(Stored entries)
──────────

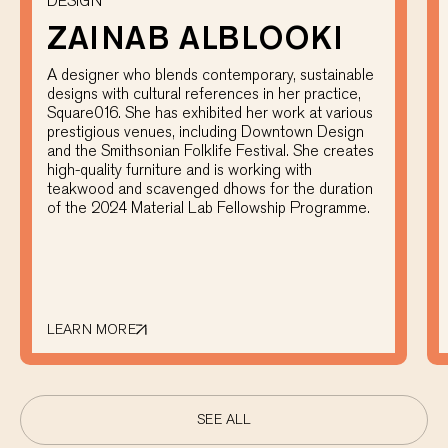
DESIGN
ZAINAB ALBLOOKI
A designer who blends contemporary, sustainable
designs with cultural references in her practice,
Square016. She has exhibited her work at various
prestigious venues, including Downtown Design
and the Smithsonian Folklife Festival. She creates
high-quality furniture and is working with
teakwood and scavenged dhows for the duration
of the 2024 Material Lab Fellowship Programme.
LEARN MORE
SEE ALL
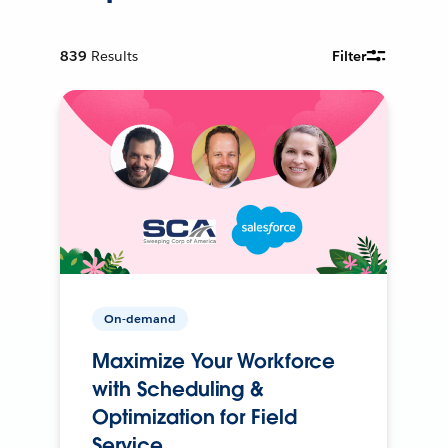
839
Results
Filter
On-demand
Maximize Your Workforce
with Scheduling &
Optimization for Field
Service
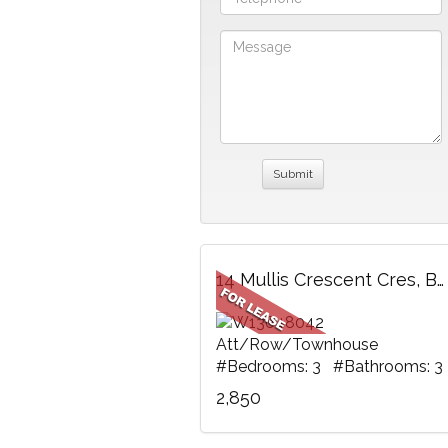
14 Mullis Crescent Cres, Brampton, ON
Att/Row/Townhouse
#Bedrooms: 3 #Bathrooms: 3
2,850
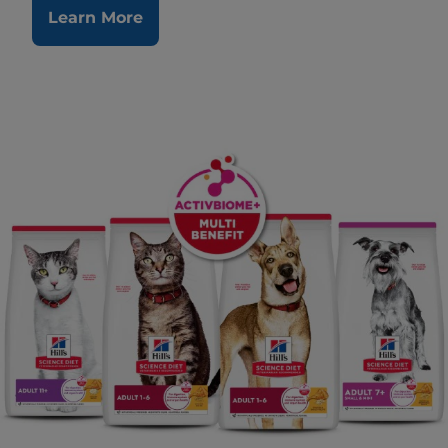
Learn More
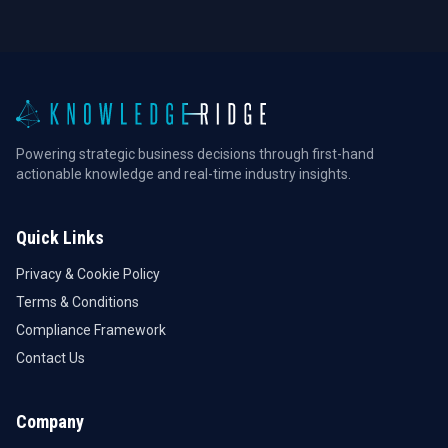
Powering strategic business decisions through first-hand
actionable knowledge and real-time industry insights.
Quick Links
Privacy & Cookie Policy
Terms & Conditions
Compliance Framework
Contact Us
Company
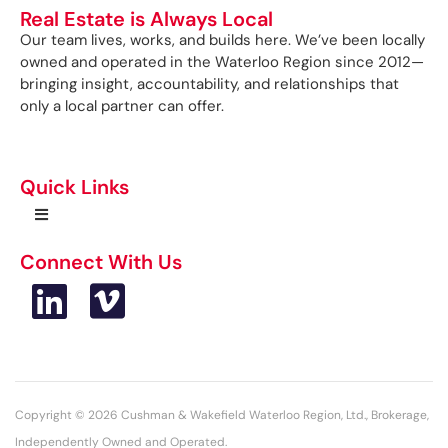
Real Estate is Always Local
Our team lives, works, and builds here. We’ve been locally
owned and operated in the Waterloo Region since 2012—
bringing insight, accountability, and relationships that
only a local partner can offer.
Quick Links
Connect With Us
Copyright © 2026 Cushman & Wakefield Waterloo Region, Ltd., Brokerage,
Independently Owned and Operated.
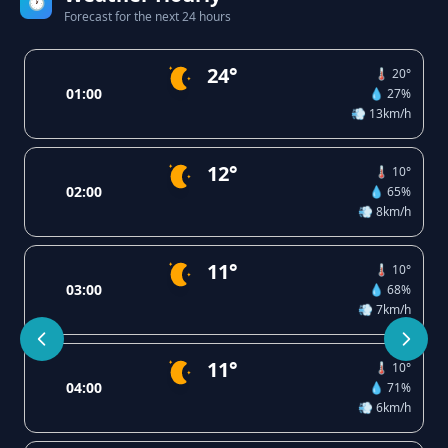
🕐
Forecast for the next 24 hours
24°
🌡️ 20°
01:00
💧 27%
💨 13km/h
12°
🌡️ 10°
02:00
💧 65%
💨 8km/h
11°
🌡️ 10°
03:00
💧 68%
💨 7km/h
11°
🌡️ 10°
04:00
💧 71%
💨 6km/h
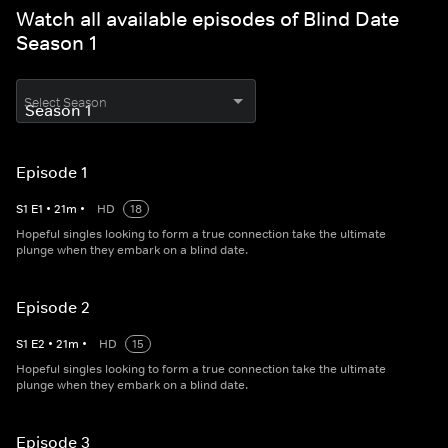
Watch all available episodes of Blind Date
Season 1
Select Season
Episode 1
S
1
E
1
•
21
m
•
HD
18
Hopeful singles looking to form a true connection take the ultimate
plunge when they embark on a blind date.
Episode 2
S
1
E
2
•
21
m
•
HD
15
Hopeful singles looking to form a true connection take the ultimate
plunge when they embark on a blind date.
Episode 3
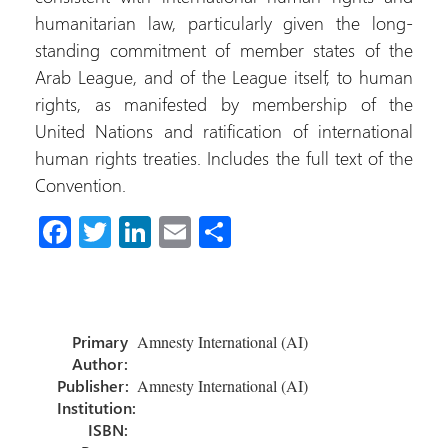
humanitarian law, particularly given the long-
standing commitment of member states of the
Arab League, and of the League itself, to human
rights, as manifested by membership of the
United Nations and ratification of international
human rights treaties. Includes the full text of the
Convention.
Fa
T
Li
E
C
ce
wi
nk
m
o
b
tt
e
ail
m
o
er
dI
p
Primary
Amnesty International (AI)
ok
n
ar
Author:
tir
Publisher:
Amnesty International (AI)
Institution:
ISBN:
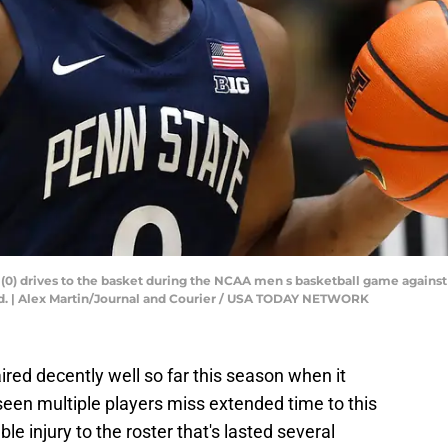
(0) drives to the basket during the NCAA men s basketball game against 
nd. | Alex Martin/Journal and Courier / USA TODAY NETWORK
ired decently well so far this season when it
 seen multiple players miss extended time to this
le injury to the roster that's lasted several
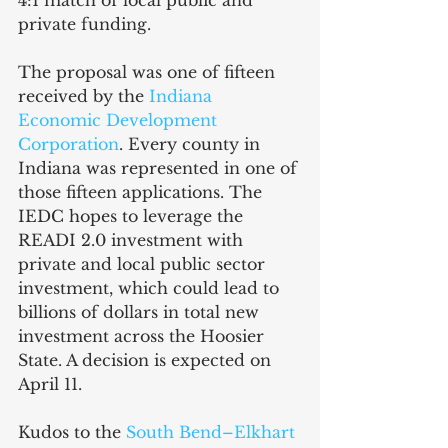
4:1 match of local public and 
private funding. 
The proposal was one of fifteen 
received by the 
Indiana 
Economic Development 
Corporation
. Every county in 
Indiana was represented in one of 
those fifteen applications. The 
IEDC hopes to leverage the 
READI 2.0 investment with 
private and local public sector 
investment, which could lead to 
billions of dollars in total new 
investment across the Hoosier 
State. A decision is expected on 
April 11.
Kudos to the 
South Bend–Elkhart 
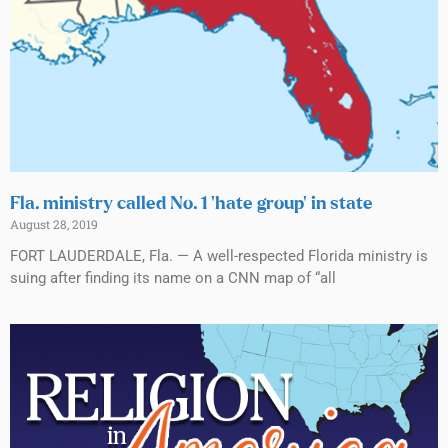
Fla. ministry called No. 1 ‘hate group’ in state
August 28, 2019
FORT LAUDERDALE, Fla. — A well-respected Florida ministry is
suing after finding its name on a CNN map of “all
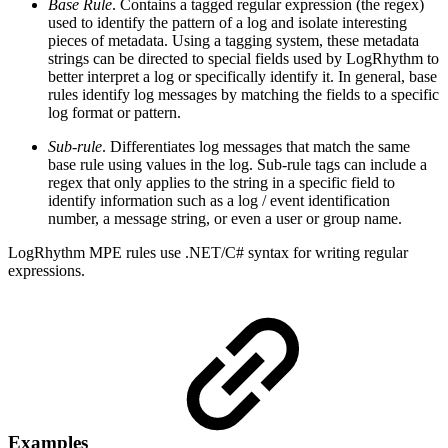
Base Rule
. Contains a tagged regular expression (the regex)
used to identify the pattern of a log and isolate interesting
pieces of metadata. Using a tagging system, these metadata
strings can be directed to special fields used by LogRhythm to
better interpret a log or specifically identify it. In general, base
rules identify log messages by matching the fields to a specific
log format or pattern.
Sub-rule
. Differentiates log messages that match the same
base rule using values in the log. Sub-rule tags can include a
regex that only applies to the string in a specific field to
identify information such as a log / event identification
number, a message string, or even a user or group name.
LogRhythm MPE rules use .NET/C# syntax for writing regular
expressions.
Examples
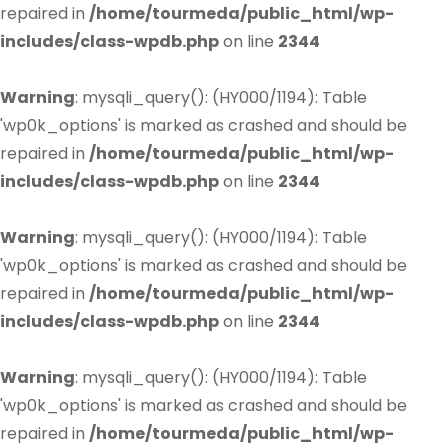
repaired in
/home/tourmeda/public_html/wp-
includes/class-wpdb.php
on line
2344
Warning
: mysqli_query(): (HY000/1194): Table
'wp0k_options' is marked as crashed and should be
repaired in
/home/tourmeda/public_html/wp-
includes/class-wpdb.php
on line
2344
Warning
: mysqli_query(): (HY000/1194): Table
'wp0k_options' is marked as crashed and should be
repaired in
/home/tourmeda/public_html/wp-
includes/class-wpdb.php
on line
2344
Warning
: mysqli_query(): (HY000/1194): Table
'wp0k_options' is marked as crashed and should be
repaired in
/home/tourmeda/public_html/wp-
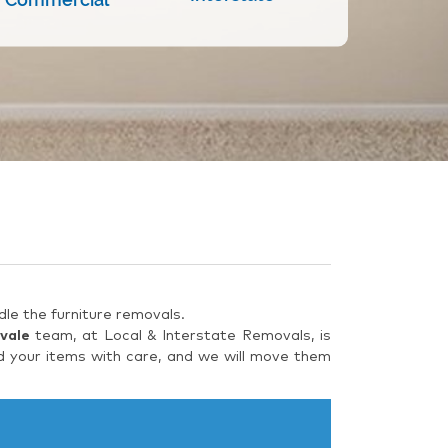
le the furniture removals.
vale
team, at Local & Interstate Removals, is
d your items with care, and we will move them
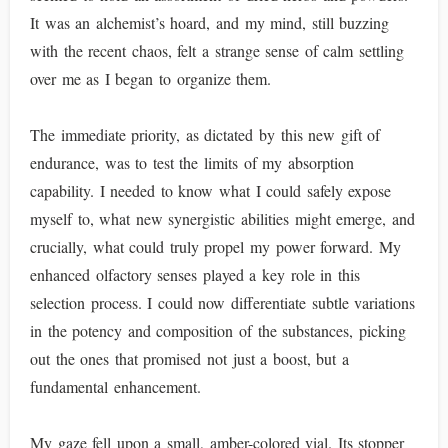
It was an alchemist’s hoard, and my mind, still buzzing
with the recent chaos, felt a strange sense of calm settling
over me as I began to organize them.
The immediate priority, as dictated by this new gift of
endurance, was to test the limits of my absorption
capability. I needed to know what I could safely expose
myself to, what new synergistic abilities might emerge, and
crucially, what could truly propel my power forward. My
enhanced olfactory senses played a key role in this
selection process. I could now differentiate subtle variations
in the potency and composition of the substances, picking
out the ones that promised not just a boost, but a
fundamental enhancement.
My gaze fell upon a small, amber-colored vial. Its stopper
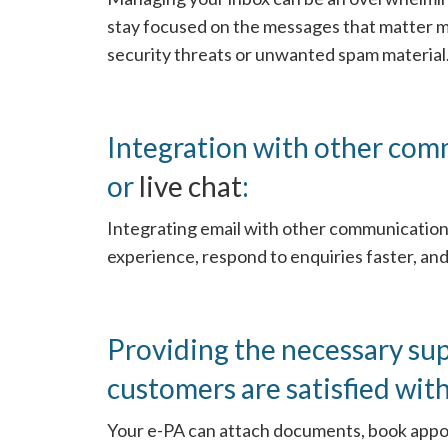
stay focused on the messages that matter mo
security threats or unwanted spam material
Integration with other com
or
live chat
:
Integrating email with other communication
experience, respond to enquiries faster, and
Providing the necessary su
customers are satisfied with
Your e-PA can attach documents, book appo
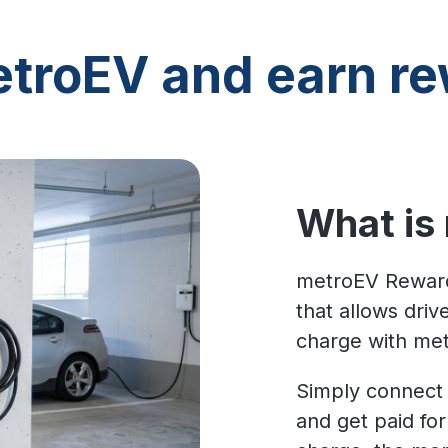
troEV and earn re
What is
metroEV Reward
that allows dri
charge with me
Simply connect 
and get paid fo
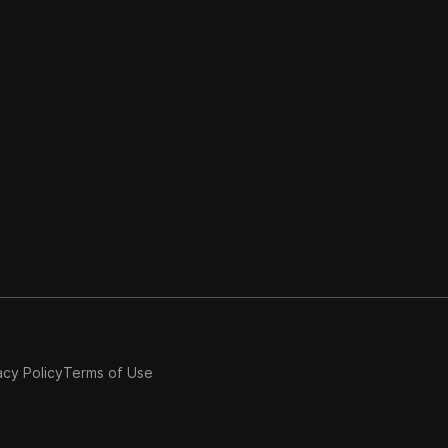
acy Policy
Terms of Use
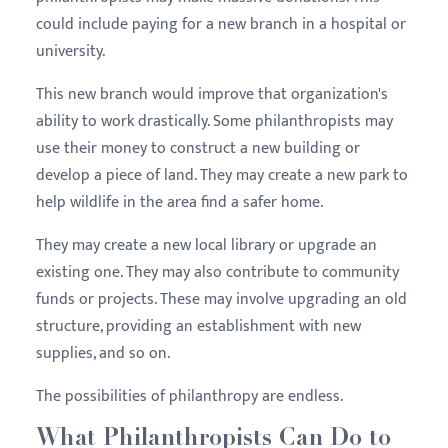
could include paying for a new branch in a hospital or
university.
This new branch would improve that organization's
ability to work drastically. Some philanthropists may
use their money to construct a new building or
develop a piece of land. They may create a new park to
help wildlife in the area find a safer home.
They may create a new local library or upgrade an
existing one. They may also contribute to community
funds or projects. These may involve upgrading an old
structure, providing an establishment with new
supplies, and so on.
The possibilities of philanthropy are endless.
What Philanthropists Can Do to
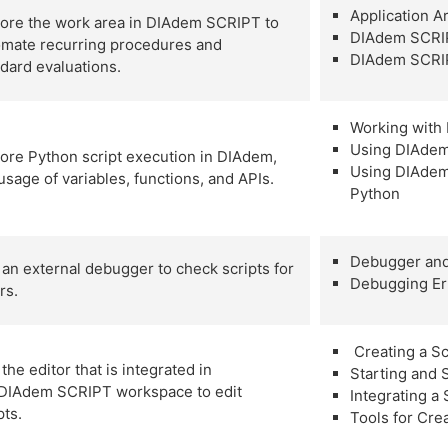
Application 
lore the work area in DIAdem SCRIPT to
DIAdem SCRI
omate recurring procedures and
DIAdem SCRI
dard evaluations.
Working with
Using DIAdem
ore Python script execution in DIAdem,
Using DIAdem 
usage of variables, functions, and APIs.
Python
Debugger and
an external debugger to check scripts for
Debugging Er
rs.
Creating a Sc
the editor that is integrated in
Starting and 
 DIAdem SCRIPT workspace to edit
Integrating a
ipts.
Tools for Cre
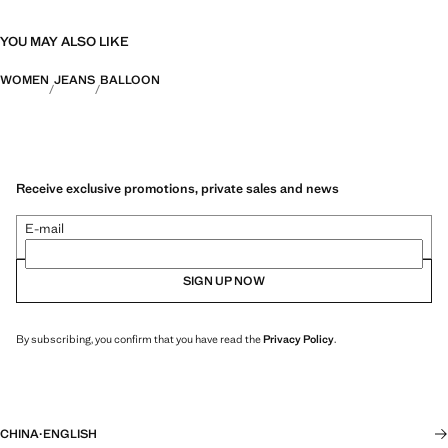
YOU MAY ALSO LIKE
WOMEN
JEANS
BALLOON
Receive exclusive promotions, private sales and news
E-mail
SIGN UP NOW
By subscribing, you confirm that you have read the
Privacy Policy
.
CHINA
·
ENGLISH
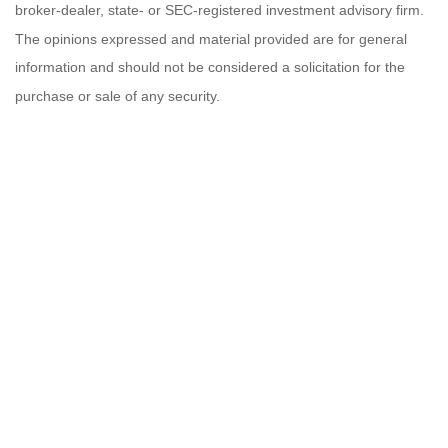
broker-dealer, state- or SEC-registered investment advisory firm.
The opinions expressed and material provided are for general
information and should not be considered a solicitation for the
purchase or sale of any security.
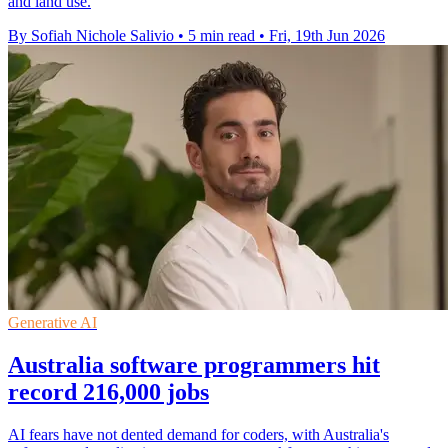
and land use.
By Sofiah Nichole Salivio
•
5 min read
•
Fri, 19th Jun 2026
Generative AI
Australia software programmers hit
record 216,000 jobs
AI fears have not dented demand for coders, with Australia's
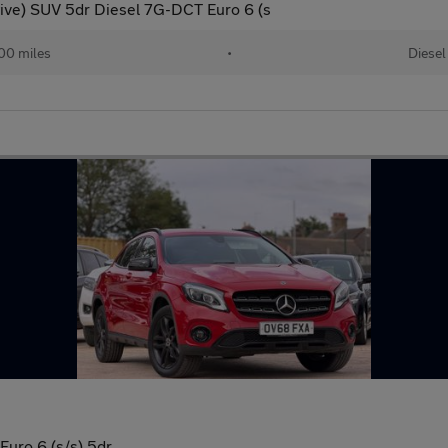
ive) SUV 5dr Diesel 7G-DCT Euro 6 (s
00 miles
•
Diesel
Euro 6 (s/s) 5dr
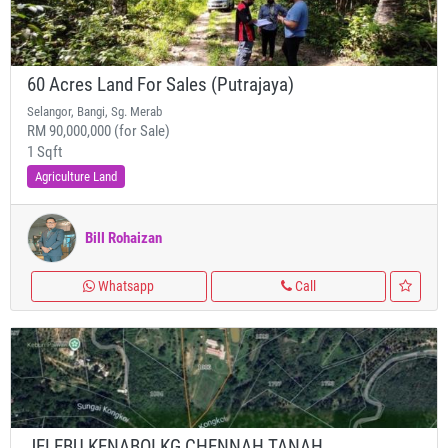
60 Acres Land For Sales (Putrajaya)
Selangor, Bangi, Sg. Merab
RM 90,000,000 (for Sale)
1 Sqft
Agriculture Land
Bill Rohaizan
Whatsapp
Call
JELEBU KENABOI KG CHENNAH TANAH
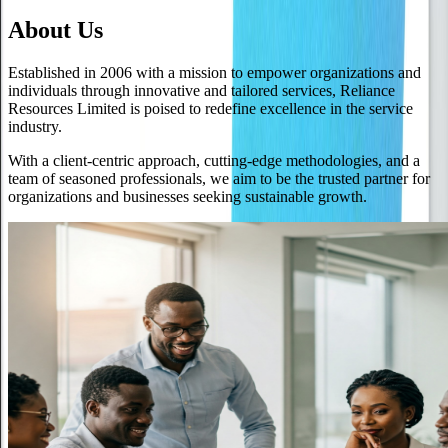
About Us
Established in 2006 with a mission to empower organizations and
individuals through innovative and tailored services, Reliance
Resources Limited is poised to redefine excellence in the service
industry.
With a client-centric approach, cutting-edge methodologies, and a
team of seasoned professionals, we aim to be the trusted partner for
organizations and businesses seeking sustainable growth.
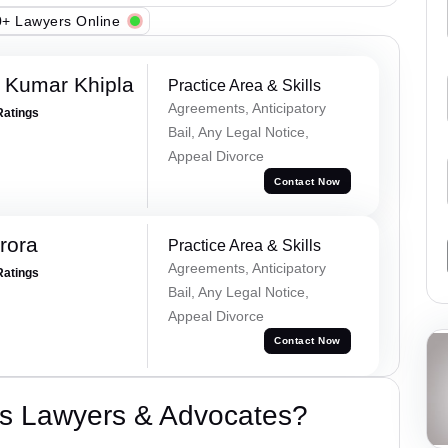
+ Lawyers Online
 Kumar Khipla
Practice Area & Skills
Agreements, Anticipatory
Ratings
Bail, Any Legal Notice,
Appeal Divorce
Contact Now
rora
Practice Area & Skills
Agreements, Anticipatory
Ratings
Bail, Any Legal Notice,
Appeal Divorce
Contact Now
s Lawyers & Advocates?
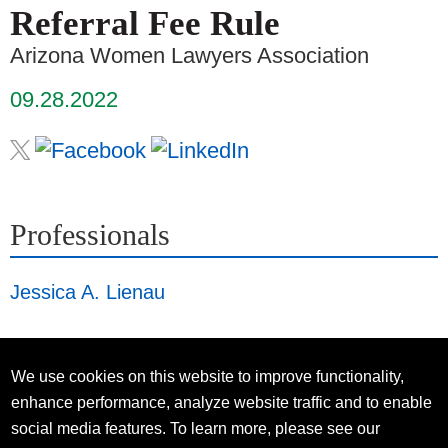
Referral Fee Rule
Arizona Women Lawyers Association
09.28.2022
Professionals
Jessica A. Lienau
We use cookies on this website to improve functionality,
enhance performance, analyze website traffic and to enable
social media features. To learn more, please see our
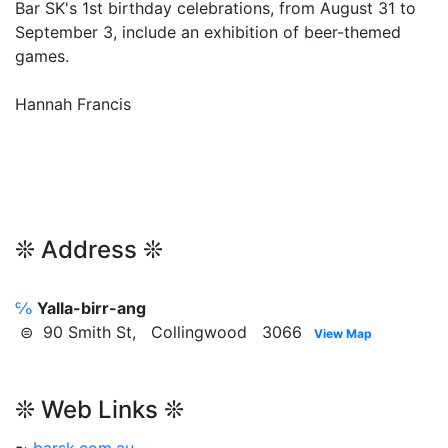
Bar SK's 1st birthday celebrations, from August 31 to
September 3, include an exhibition of beer-themed
games.
Hannah Francis
❊ Address ❊
℅
Yalla-birr-ang
⊜ 90 Smith St, Collingwood 3066
View Map
❊ Web Links ❊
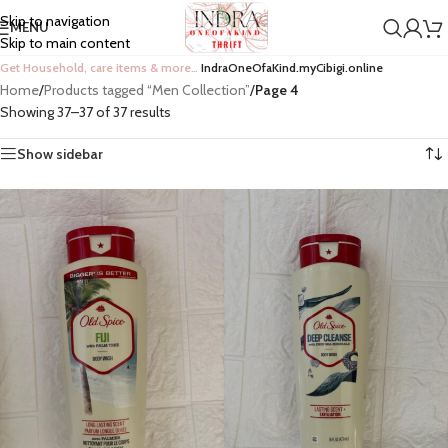
Skip to navigation
MENU
Skip to main content
Get Household, care items & more…
IndraOneOfaKind.myCibigi.online
Home
/
Products tagged “Men Collection”
/
Page 4
Showing 37–37 of 37 results
Show sidebar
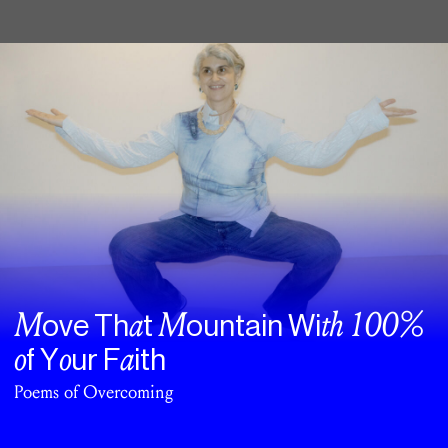
M
a
M
th
100%
ove Th
t
ountain Wi
o
o
a
f Y
ur F
ith
Poems of Overcoming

──────────

Task requirements: Out of the entries, report each line that contains the word "Waterloo".

Solution to this problem:
owned and operated in the Waterloo Region since 2012—
Copyright © 2026 Cushman & Wakefield Waterloo Region, Ltd., Brokerage,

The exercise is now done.